#### THE TASK:
Pull out the lines from the start of the entries through the line containing "обучающихся", and reproduce them word for word with both ends included. Leave the pictures out of your answer.

Page images with their extracted text:
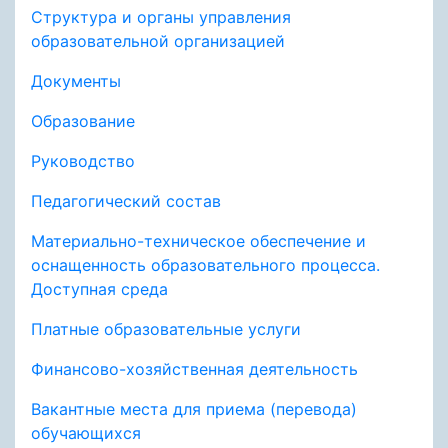
Структура и органы управления
образовательной организацией
Документы
Образование
Руководство
Педагогический состав
Материально-техническое обеспечение и
оснащенность образовательного процесса.
Доступная среда
Платные образовательные услуги
Финансово-хозяйственная деятельность
Вакантные места для приема (перевода)
обучающихся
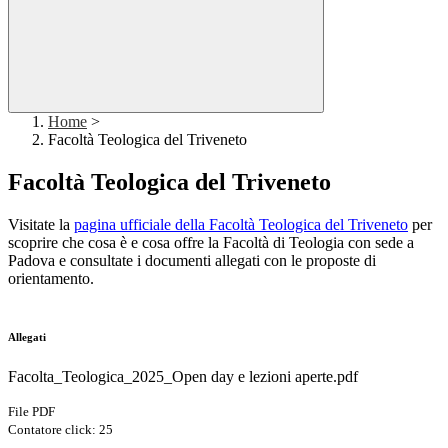
Home
>
Facoltà Teologica del Triveneto
Facoltà Teologica del Triveneto
Visitate la
pagina ufficiale della Facoltà Teologica del Triveneto
per
scoprire che cosa è e cosa offre la Facoltà di Teologia con sede a
Padova e consultate i documenti allegati con le proposte di
orientamento.
Allegati
Facolta_Teologica_2025_Open day e lezioni aperte.pdf
File PDF
Contatore click: 25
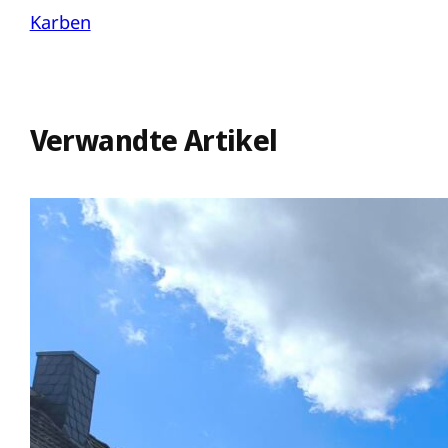
Karben
Verwandte Artikel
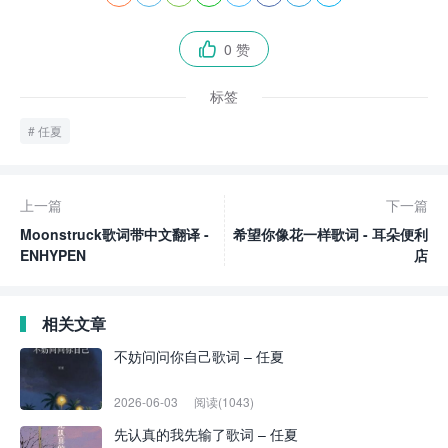
0 赞

标签
任夏
上一篇
下一篇
Moonstruck歌词带中文翻译 -
希望你像花一样歌词 - 耳朵便利
ENHYPEN
店
相关文章
不妨问问你自己歌词 – 任夏
2026-06-03
阅读(1043)
先认真的我先输了歌词 – 任夏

#### RESPONSE TO THE EXERCISE:
Структура и органы управления
образовательной организацией
Документы
Образование
Руководство
Педагогический состав
Материально-техническое обеспечение и
оснащенность образовательного процесса.
Доступная среда
Платные образовательные услуги
Финансово-хозяйственная деятельность
Вакантные места для приема (перевода)
обучающихся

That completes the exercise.